Yesterday, the SEC announced that it is reopening the comment period for its 2015 proposal for listing standards for recovery of erroneously awarded compensation. Wait—didn’t they just do that? Yes, in October 2021. (See this PubCo post.) But no, that’s not Sonny and Cher on the radio. The SEC has decided to reopen the comment period AGAIN to allow further public comment in light of a new, just released DERA staff memorandum containing “additional analysis and data on compensation recovery policies and accounting restatements.” The new comment period will be open until 30 days after publication of the reopening notice in the Federal Register.
These rules were first proposed way back in 2015 to implement Section 954 of Dodd-Frank, the clawback provision. But the proposal was relegated to the SEC’s long-term agenda and never heard from again. Until, that is, the topic found a spot on the SEC’s short-term agenda for spring 2021 (see this PubCo post) with a target date for a re-proposal of April 2022. Obviously, that didn’t happen.
As you may recall, Section 954 required the SEC to direct the national securities exchanges to adopt listing standards obliging each listed company to adopt, disclose and enforce a policy for recouping executive compensation that was paid on the basis of erroneous financial information, the theory being that it was compensation to which the executives were never really entitled in the first place. Under the 2015 proposal, new Rule 10D-1 would require exchange-listed companies to adopt and implement clawback policies under which they must recover from current and former executive officers the amount of erroneously awarded “incentive-based compensation” received during the three years preceding the date of an accounting restatement that resulted from the company’s material noncompliance with any financial reporting requirement under the securities laws. The “amount erroneously awarded” means the amount that exceeds the amount the executive would have received had the compensation instead been determined based on the restated amount.

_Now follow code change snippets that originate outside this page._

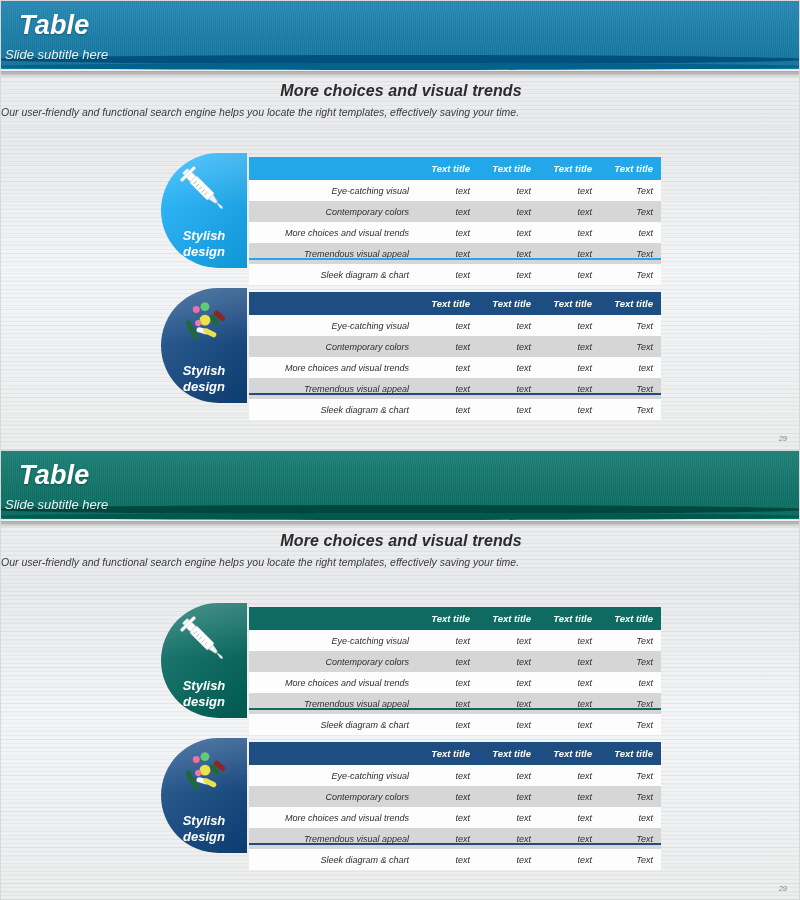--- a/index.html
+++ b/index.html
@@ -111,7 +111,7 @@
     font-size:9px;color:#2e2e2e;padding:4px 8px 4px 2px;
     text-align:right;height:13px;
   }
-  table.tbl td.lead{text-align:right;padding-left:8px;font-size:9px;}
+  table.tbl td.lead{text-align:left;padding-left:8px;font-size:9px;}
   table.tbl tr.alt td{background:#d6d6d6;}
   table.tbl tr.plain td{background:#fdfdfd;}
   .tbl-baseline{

In 2021, the SEC reopened the comment period on the original proposal, requesting comment on a number of specific areas. You may recall that the questions posed by the SEC when the comment period was reopened in 2021 indicated that, among other things, the SEC was considering a potential expansion of the concept of “restatement” to include not only “reissuance” (“Big R”) restatements (which involve a material error and an 8-K), but also “revision” (“little r”) restatements (or some version thereof). (See this PubCo post.)
The new memo from DERA addresses the increase in voluntary adoption of compensation recovery policies by issuers and estimates the number of additional restatements that would trigger a compensation recovery analysis if the rules were extended to include all required restatements, including “little r” restatements.
The memo indicates that “the number and percentage of filers that disclose a compensation recovery policy has roughly doubled relative to the estimates provided in the Proposing Release.” However, studies have shown that these policies would result in compensation recovery analyses in more limited circumstances than under the proposed rules. For example, they may require misconduct, apply to fewer executives or have a shorter look-back. Nevertheless, DERA indicates, the increases in the number of policies would reduce the original estimated costs and benefits. (Check out the footnote, which describes how DERA modified its apparently incorrect original keyword search!)
With regard to restatements, the new DERA memo estimates “that ‘little r’ restatements may account for roughly three times as many restatements as ‘Big R’ restatements in 2021, after excluding restatements by SPACs.”
As a result, if both types of restatement were covered by the rules, the total number of restatements that could potentially trigger a compensation recovery analysis would clearly increase. But that doesn’t mean that the number of recoveries would jump proportionately. Rather, DERA found that “little r” restatements “may be less likely than ‘Big R’ restatements to trigger a potential recovery of compensation. For example, ‘little r’ restatements may be less likely to be associated with a decline in previously reported net income, and on average they are associated with smaller stock price reactions.” So, if the contemplated change were adopted, the number of recoveries would likely not increase in proportion to the increase in the number of restatements, which “would mitigate the potential impact of including ‘little r’ restatements on the expected benefits and costs associated with the proposed rules.”
Nevertheless, according to DERA, the potential inclusion of “little r” restatements could still increase both the benefits and the costs to the extent that companies recover additional erroneously awarded compensation and incur additional implementation costs associated with those recoveries. Notably, the memo suggests that, among other things, the inclusion of “little r” restatements “would likely mitigate the potential for the proposed rules to create an incentive for managers to report misstatements as ‘little r’ restatements rather than ‘Big R’ restatements.” DERA also analyzes the different impact for different types of listed issuers.
In addition, the fact sheet indicates that the SEC is also still seeking comment on whether the proposed “reasonably should have concluded” standard for triggering a lookback should be revised. Under the original proposal, one prong of the trigger for the three-year lookback period was the date the issuer’s board committee or authorized officer concludes, or “reasonably should have concluded,” that the issuer’s previously issued financial statements contain a material error. In the 2021 reopening, the SEC asked whether it should remove the “reasonably should have concluded” standard in light of concerns that the standard adds uncertainty to the determination. The SEC noted that, for material errors, the date would likely be included in the 8-K and, for other errors, evidence of the conclusion that a restatement is required is generally included in the issuer’s materiality analysis. Apparently, the SEC continues to reconsider this issue.